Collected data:
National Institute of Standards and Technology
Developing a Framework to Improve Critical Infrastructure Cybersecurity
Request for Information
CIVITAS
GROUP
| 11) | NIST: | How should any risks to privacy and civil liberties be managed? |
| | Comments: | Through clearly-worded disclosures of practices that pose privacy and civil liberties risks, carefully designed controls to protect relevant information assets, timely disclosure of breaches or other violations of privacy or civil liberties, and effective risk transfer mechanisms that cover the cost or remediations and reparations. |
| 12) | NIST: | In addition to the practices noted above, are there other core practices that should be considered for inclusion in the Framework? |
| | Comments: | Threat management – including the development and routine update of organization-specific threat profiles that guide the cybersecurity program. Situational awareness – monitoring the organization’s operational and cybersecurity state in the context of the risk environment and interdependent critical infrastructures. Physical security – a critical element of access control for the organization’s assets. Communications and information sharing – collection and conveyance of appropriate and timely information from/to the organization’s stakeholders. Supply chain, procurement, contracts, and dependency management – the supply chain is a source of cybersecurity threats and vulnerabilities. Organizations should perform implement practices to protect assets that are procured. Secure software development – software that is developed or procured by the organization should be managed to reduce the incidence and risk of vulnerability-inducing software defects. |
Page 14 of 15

## WHAT IS REQUIRED
Find each line in the records that includes the word "assets". Report the total and nothing more.

## TASK SOLUTION
2